2005-06-17 09:56It's likely to be done using a technique called environment (A.K.A. reflection) mapping. As I understand it you use the camera view vector to calculate UV coordinates (for reflection only) on your reflective model. You then use these UV coordinates to map a bitmap representing the (static) surroundings on to the model. The map is an known as an environment map (or a reflection map).
Interestingly, blurred reflection (to simulate a rough metal surface) can be got just by blurring the environment map, a fast procedure. The equivalent procedure in a raytracer is very slow. You can also use any map you like, it doesn't have to represent the real surroundings of the object at all.
The technique is described in detail at
http://www.opengl.org/resources/tutorials/sig99/advanced99/notes/node174.html
And there is a page on its history at
http://www.debevec.org/ReflectionMapping/
It does have limitations. In some games items carried by the player are reflective.
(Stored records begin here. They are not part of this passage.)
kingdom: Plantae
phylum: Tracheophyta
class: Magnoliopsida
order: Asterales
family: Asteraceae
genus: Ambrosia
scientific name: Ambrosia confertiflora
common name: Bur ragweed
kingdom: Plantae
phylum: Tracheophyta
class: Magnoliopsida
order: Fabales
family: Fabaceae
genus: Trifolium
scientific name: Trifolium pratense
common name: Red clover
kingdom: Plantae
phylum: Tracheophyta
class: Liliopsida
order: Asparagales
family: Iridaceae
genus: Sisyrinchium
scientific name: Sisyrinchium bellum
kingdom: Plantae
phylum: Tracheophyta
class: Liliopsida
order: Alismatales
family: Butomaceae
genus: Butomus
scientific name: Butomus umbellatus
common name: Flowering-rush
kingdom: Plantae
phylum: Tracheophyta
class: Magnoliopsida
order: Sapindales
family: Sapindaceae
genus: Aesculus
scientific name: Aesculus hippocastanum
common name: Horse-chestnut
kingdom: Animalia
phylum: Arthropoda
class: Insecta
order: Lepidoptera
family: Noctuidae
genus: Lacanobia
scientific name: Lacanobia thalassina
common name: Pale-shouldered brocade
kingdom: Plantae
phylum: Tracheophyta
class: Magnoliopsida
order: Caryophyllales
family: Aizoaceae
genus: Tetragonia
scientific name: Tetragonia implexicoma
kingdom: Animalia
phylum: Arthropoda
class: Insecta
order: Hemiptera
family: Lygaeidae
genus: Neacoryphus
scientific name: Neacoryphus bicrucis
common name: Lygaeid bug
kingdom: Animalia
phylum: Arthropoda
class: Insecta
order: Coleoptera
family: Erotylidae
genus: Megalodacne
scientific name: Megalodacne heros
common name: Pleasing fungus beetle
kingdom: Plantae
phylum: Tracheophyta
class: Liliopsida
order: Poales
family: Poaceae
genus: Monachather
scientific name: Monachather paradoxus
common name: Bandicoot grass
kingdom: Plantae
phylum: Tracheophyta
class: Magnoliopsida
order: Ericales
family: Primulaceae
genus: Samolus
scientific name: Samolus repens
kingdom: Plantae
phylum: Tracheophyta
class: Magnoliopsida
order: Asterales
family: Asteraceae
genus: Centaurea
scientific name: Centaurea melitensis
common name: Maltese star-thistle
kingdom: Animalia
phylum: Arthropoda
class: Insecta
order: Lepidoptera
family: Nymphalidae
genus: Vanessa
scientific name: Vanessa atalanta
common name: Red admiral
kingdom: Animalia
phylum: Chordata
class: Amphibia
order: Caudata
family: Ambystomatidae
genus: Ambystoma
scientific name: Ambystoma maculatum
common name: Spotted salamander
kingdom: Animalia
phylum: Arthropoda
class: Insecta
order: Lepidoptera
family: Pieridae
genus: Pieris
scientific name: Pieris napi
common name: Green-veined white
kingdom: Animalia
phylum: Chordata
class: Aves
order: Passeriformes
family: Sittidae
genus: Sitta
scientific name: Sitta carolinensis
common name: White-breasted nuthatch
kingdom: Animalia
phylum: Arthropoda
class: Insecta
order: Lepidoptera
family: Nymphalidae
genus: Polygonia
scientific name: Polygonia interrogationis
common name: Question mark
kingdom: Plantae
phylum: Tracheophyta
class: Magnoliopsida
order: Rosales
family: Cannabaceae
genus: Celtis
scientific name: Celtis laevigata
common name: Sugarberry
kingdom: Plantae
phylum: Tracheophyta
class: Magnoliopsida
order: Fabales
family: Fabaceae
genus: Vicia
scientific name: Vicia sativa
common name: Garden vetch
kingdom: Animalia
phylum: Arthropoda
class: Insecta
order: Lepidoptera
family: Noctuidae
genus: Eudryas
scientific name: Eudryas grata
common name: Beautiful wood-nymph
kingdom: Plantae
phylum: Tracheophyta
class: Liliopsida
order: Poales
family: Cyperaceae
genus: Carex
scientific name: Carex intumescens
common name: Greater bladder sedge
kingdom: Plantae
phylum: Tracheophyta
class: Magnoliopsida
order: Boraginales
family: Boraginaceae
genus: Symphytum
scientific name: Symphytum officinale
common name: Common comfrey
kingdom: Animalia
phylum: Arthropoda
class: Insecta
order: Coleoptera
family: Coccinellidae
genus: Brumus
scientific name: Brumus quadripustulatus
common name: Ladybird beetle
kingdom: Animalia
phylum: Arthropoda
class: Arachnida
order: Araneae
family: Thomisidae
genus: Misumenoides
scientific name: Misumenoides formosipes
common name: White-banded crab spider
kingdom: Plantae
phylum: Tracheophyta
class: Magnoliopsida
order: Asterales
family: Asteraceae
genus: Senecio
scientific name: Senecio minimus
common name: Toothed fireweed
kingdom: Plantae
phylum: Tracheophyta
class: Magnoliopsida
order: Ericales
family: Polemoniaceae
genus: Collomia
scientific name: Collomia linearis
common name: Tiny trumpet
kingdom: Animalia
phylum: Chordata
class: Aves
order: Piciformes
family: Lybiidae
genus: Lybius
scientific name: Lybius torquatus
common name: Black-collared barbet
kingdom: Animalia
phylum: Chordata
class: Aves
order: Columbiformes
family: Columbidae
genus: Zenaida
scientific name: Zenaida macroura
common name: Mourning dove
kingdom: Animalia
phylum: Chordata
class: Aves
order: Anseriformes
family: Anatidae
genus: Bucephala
You then see environment maps change abruptly as you move from room to room - each room has a different environment map but you can't interpolate between them smoothly.
In other (older) games you can see that the UV coordinates are not interpolated smoothly, but are precalculated for five or six viewing angles - the reflection does not change continuously as you move around a reflective object, but in discrete steps.
Real-time raytracing is a long way away for general purpose use without dedicated hardware. There exist "demos" written by very talented people that can do realtime raytracing in specific, limited surfaces (often at low resolution and with heavy interpolation). I think
http://www.scene.org
is probably a good site to start at if you are interesting in finding such things.